» Testo della pagina:
((

Il bello di questo protagonista è tutto qui. Ed è in personaggi così riflessivi e responsabili come Agostino o Andrea che il lettore trova esempi di coerenza. La loro parola scava in profondità e lascia un segno che non si può dimenticare. 

I personaggi sono veri e nonostante il loro status, ognuno di essi ha qualcosa di buono, o di “bello”, volendo usare una parola cara al nostro Autore, che spinge al bene, e nessuno sarà per il male, perché in Romano Cammarata il male non è nel singolo; è nelle circostanze che la vita associata presenta. Sicché l’uomo ne è una pedina. Dopo, magari, diverrà soggetto e oggetto del male, ed è allora che farà fatica ad uscirne fuori. 

Carlo, il giovane recluso con cui Agostino stringerà amicizia e colloquierà durante la sua detenzione, ce ne offre la prova, ma ci dà anche la prova di una grande abnegazione e di un sentito rispetto per gli altri.

))

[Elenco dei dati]
((

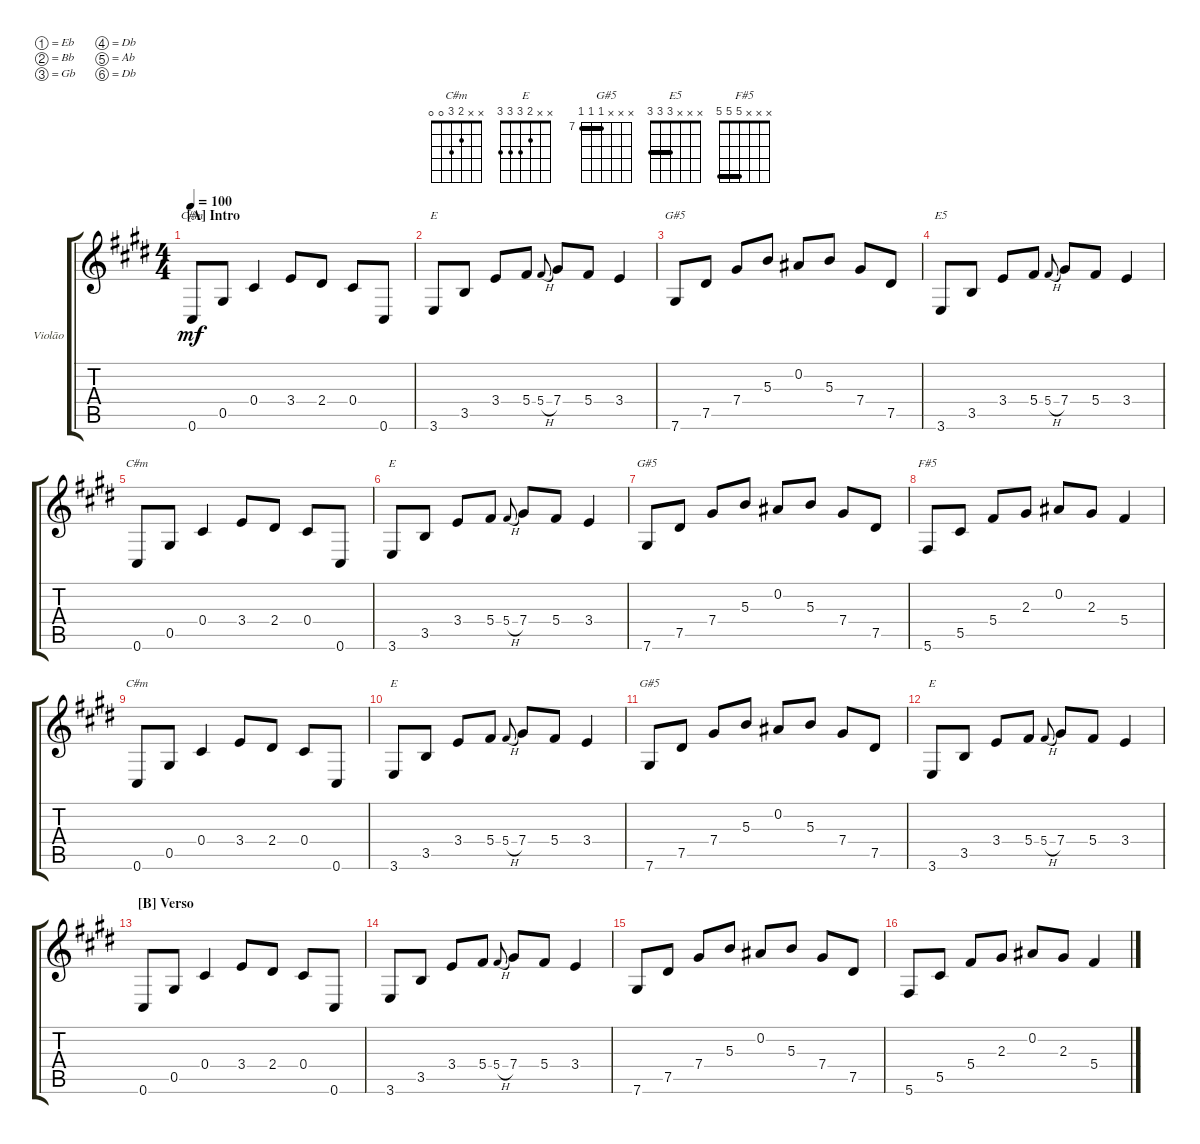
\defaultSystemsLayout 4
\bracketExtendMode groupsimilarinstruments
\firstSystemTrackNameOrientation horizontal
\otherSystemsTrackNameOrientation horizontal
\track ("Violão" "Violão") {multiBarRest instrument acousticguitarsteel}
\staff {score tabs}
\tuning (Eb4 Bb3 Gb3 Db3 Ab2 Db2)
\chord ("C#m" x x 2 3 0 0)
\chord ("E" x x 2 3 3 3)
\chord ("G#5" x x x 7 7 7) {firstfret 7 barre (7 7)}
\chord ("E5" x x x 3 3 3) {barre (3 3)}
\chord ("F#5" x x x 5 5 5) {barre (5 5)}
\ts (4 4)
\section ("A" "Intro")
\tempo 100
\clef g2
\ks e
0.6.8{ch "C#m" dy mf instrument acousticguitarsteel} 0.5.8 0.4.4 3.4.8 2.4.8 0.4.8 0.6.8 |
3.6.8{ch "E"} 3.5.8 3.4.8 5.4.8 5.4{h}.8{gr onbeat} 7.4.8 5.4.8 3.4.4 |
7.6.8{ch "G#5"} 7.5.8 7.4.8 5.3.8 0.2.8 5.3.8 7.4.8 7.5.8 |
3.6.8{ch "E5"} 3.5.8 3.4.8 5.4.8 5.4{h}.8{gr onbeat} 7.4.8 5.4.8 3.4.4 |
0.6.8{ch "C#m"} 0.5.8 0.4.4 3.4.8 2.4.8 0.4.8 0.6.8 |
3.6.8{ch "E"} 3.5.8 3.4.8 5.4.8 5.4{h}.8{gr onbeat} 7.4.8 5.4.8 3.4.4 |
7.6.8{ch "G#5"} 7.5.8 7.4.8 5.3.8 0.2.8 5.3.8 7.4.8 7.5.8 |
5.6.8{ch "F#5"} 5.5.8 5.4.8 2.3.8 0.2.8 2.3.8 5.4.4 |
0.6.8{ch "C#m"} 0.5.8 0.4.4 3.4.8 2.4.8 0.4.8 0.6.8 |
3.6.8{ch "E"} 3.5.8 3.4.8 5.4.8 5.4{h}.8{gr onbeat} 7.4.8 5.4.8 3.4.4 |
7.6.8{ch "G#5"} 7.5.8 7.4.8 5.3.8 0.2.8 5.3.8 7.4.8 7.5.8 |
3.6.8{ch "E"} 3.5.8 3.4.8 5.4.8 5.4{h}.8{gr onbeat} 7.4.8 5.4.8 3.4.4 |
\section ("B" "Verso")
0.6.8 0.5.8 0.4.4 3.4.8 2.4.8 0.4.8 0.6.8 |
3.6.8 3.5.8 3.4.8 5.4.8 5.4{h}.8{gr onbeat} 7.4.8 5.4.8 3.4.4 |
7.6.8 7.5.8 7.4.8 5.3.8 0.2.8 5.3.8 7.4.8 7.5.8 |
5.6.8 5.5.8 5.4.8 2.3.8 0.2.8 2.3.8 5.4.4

))
((

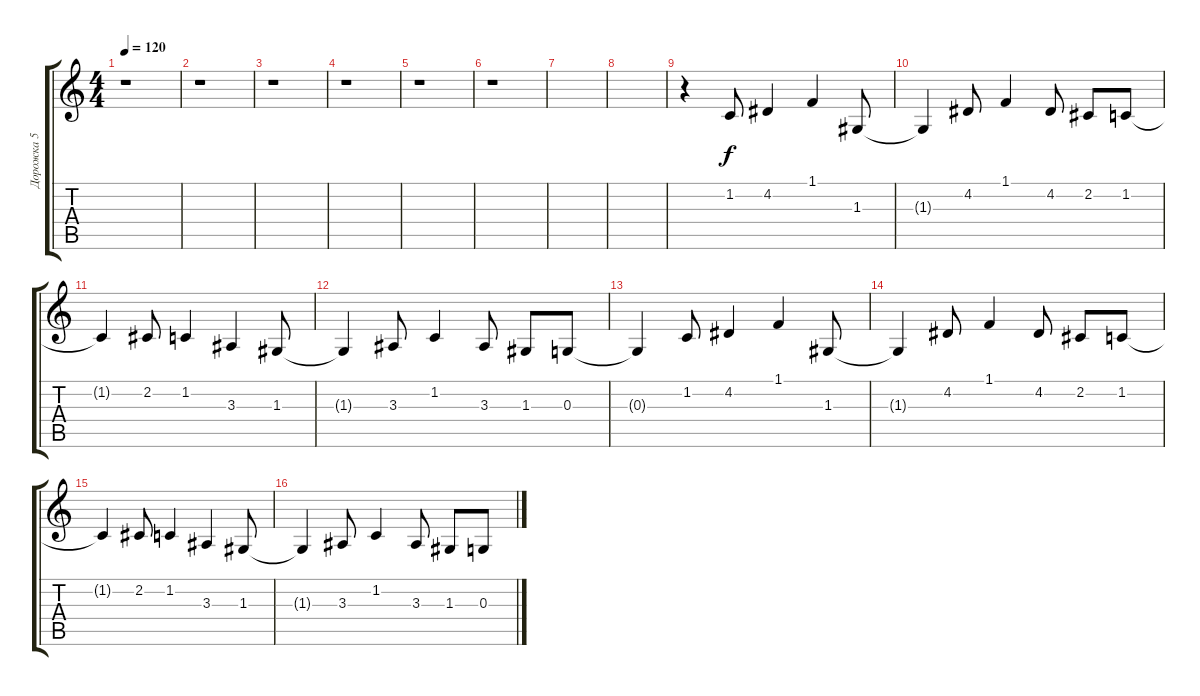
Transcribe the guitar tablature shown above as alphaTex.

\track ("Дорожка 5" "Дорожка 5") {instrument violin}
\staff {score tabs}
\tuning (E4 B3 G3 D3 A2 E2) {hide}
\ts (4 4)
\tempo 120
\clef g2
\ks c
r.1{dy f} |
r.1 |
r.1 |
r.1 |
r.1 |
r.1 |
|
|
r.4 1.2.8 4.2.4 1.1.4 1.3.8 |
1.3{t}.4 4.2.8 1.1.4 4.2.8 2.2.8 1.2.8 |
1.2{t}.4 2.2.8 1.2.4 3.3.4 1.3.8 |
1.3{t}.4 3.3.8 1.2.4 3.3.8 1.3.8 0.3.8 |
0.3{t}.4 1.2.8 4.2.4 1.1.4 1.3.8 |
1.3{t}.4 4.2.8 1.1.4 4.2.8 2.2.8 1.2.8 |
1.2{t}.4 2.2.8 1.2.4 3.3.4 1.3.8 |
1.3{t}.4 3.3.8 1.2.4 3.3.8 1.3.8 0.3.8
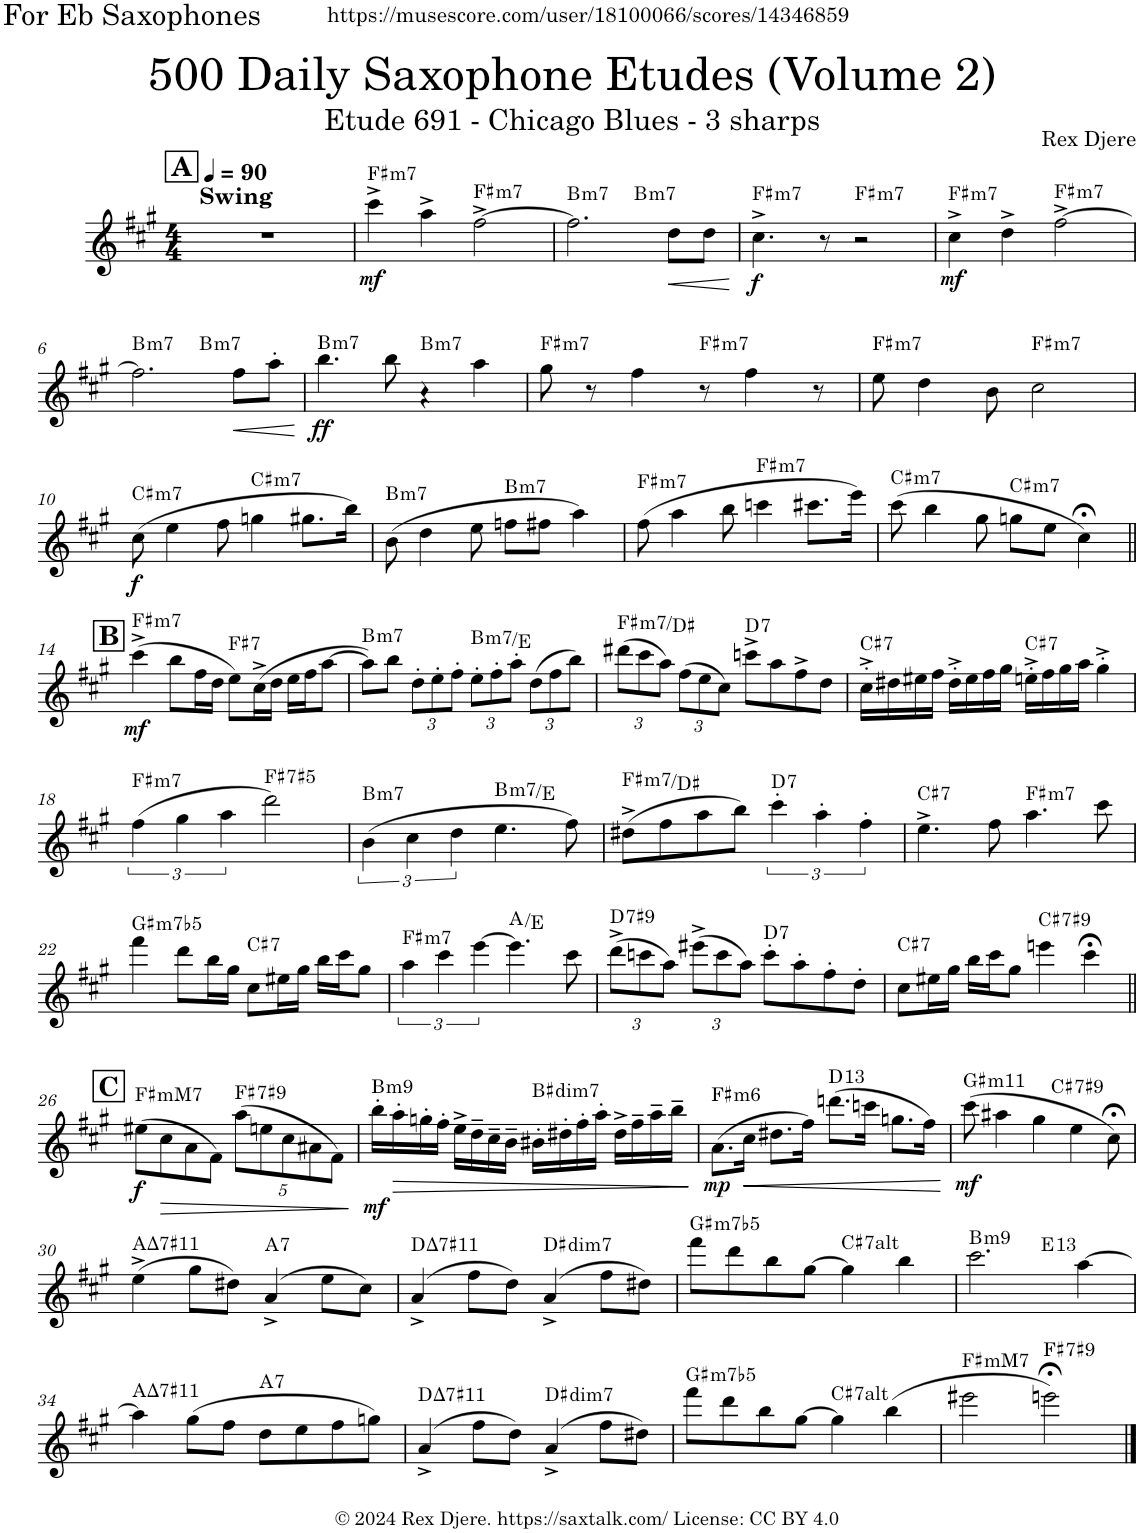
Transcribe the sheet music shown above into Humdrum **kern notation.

))

» Compiti:
**1.** Rispondi alle domande sul testo dedicato ai personaggi di Romano Cammarata:
(a) In quali personaggi il lettore trova esempi di coerenza?
(b) Dove si trova il male per Romano Cammarata?
(c) Chi è Carlo?
**2.** Come si traduce in inglese questa frase del testo sui personaggi di Romano Cammarata: «La loro parola scava in profondità e lascia un segno che non si può dimenticare.»?
**3.** Prosegui il testo sui personaggi di Romano Cammarata a partire dall'ultima frase riportata.
Il materiale non serve per svolgere i compiti.

» Risposte in ordine:
**1.**
(a) In Agostino e Andrea.
(b) Nelle circostanze che la vita associata presenta, non nel singolo.
(c) È il giovane recluso con cui Agostino stringerà amicizia e colloquierà durante la sua detenzione.

**2.** Their words dig deep and leave a mark that cannot be forgotten.

**3.**
«Secondo lui [l’avvocato], per una valida difesa, è la 
società che bisogna tirare in ballo, con il suo permissivismo, 
il consumismo; la famiglia per un’educazione sbagliata. la 
noia, il benessere eccessivo, e quindi il disprezzo accumulato 
per tutto questo nel periodo delicato della crescita». 

Carlo non condividerà l’impostazione di una siffatta difesa che, pur di trovare le attenuanti, vorrebbe coinvolgere la sua famiglia, a cui niente ha da rimproverare, e la società. Quando, poi, saprà dell’ingiustizia che l’amico Agostino subisce, allora correrà subito dal giudice e si autodenuncerà, scagionandolo da ogni accusa. 

Una lezione di grande umanità che sembra riportarci indietro nel tempo, ma che l’Autore crede possibile anche ai nostri giorni con un ritorno effettivo all’uomo. Sicché Cammarata ci scuote: sta a noi, ognuno nel nostro piccolo, operare nel bene. Allora il mondo tornerà a sorridere. 

Volendo così tirare qualche conclusione, a proposito dell’aspetto didattico-educativo di Violenza, oh cara, dobbiamo dire che al Nostro sta molto a cuore la famiglia che, nonostante il capovolgimento dei valori a cui giornalmente assistiamo, è basilare per la convivenza sociale e, perciò, va tutelata e difesa.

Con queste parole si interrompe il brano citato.